Ein Schiedsrichter zeigt einem Spieler die Rote Karte und kann ihm danach nicht erklären, warum. Das ist kein Detail aus der Kreisliga, das ist Champions League, Play-off zum Achtelfinale, Borussia Dortmund bei Atalanta Bergamo. Und ich frage mich: Was genau läuft hier eigentlich schief?
Nico Schlotterbeck beschreibt die Szene so: Er saß auf der Bank, stand auf, als sich Atalanta-Spieler lautstark beim Schiedsrichter beschwerten, und forderte sie auf, sich wieder hinzusetzen. Keine Beleidigungen, keine Respektlosigkeit, behauptet er. Dann Rot. Und selbst nach Spielende konnte ihm Schiedsrichter José María Sánchez Martínez offenbar nicht sagen, was genau das Vergehen war.
Trainer Niko Kovac rätselt mit. Seine Vermutung: Schlotterbeck habe möglicherweise den eigenen Bereich verlassen und sei in die Coaching-Zone des Gegners geraten. Das wäre ein Regelverstoß, ja. Aber rechtfertigt das eine Rote Karte? In einem Moment, in dem zehn Gegenspieler gleichzeitig auf den Referee einreden? Die Verhältnismäßigkeit dieser Entscheidung erschließt sich mir nicht.
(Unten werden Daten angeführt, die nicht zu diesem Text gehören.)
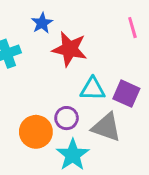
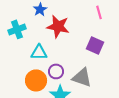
cyan triangle: (93, 89) -> (39, 52), moved
purple square: (126, 94) -> (95, 45), moved

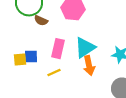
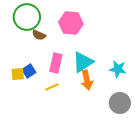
blue square: (31, 57) -> (29, 71), turned -32

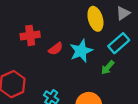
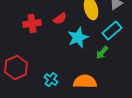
red semicircle: (56, 49) -> (60, 19), moved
Ich habe ein grundsätzliches Problem mit Schiedsrichtern, die Entscheidungen treffen, die sie selbst nicht begründen können. Wer auf diesem Niveau pfeift, muss in der Lage sein, seine Urteile zu erklären. Nicht erst nach Videoanalyse, nicht erst nach Rücksprache mit dem Verband, sondern direkt. Ein Spieler hat das Recht zu wissen, warum er vom Platz fliegt. Ein Trainer hat das Recht zu verstehen, warum sein Verteidiger, auch wenn er verletzungsbedingt nicht spielte, plötzlich auf der Tribüne sitzt.
Was mich an dieser Szene besonders stört: Sie steht exemplarisch für eine Entwicklung, die ich seit Jahren beobachte. Schiedsrichter agieren zunehmend wie unangreifbare Autoritäten, deren Entscheidungen nicht hinterfragt werden dürfen. Gleichzeitig fehlt es an Transparenz und Kommunikation. Das passt nicht zusammen. Wer Macht ausübt, muss sie rechtfertigen können.
Dortmund ist aus der Champions League ausgeschieden, 1:4 in Bergamo, das Ergebnis ist eindeutig genug. Aber diese Rote Karte bleibt ein Ärgernis, das über das Sportliche hinausgeht. Sie offenbart ein Kommunikationsdefizit im Schiedsrichterwesen, das dem Profifußball nicht würdig ist.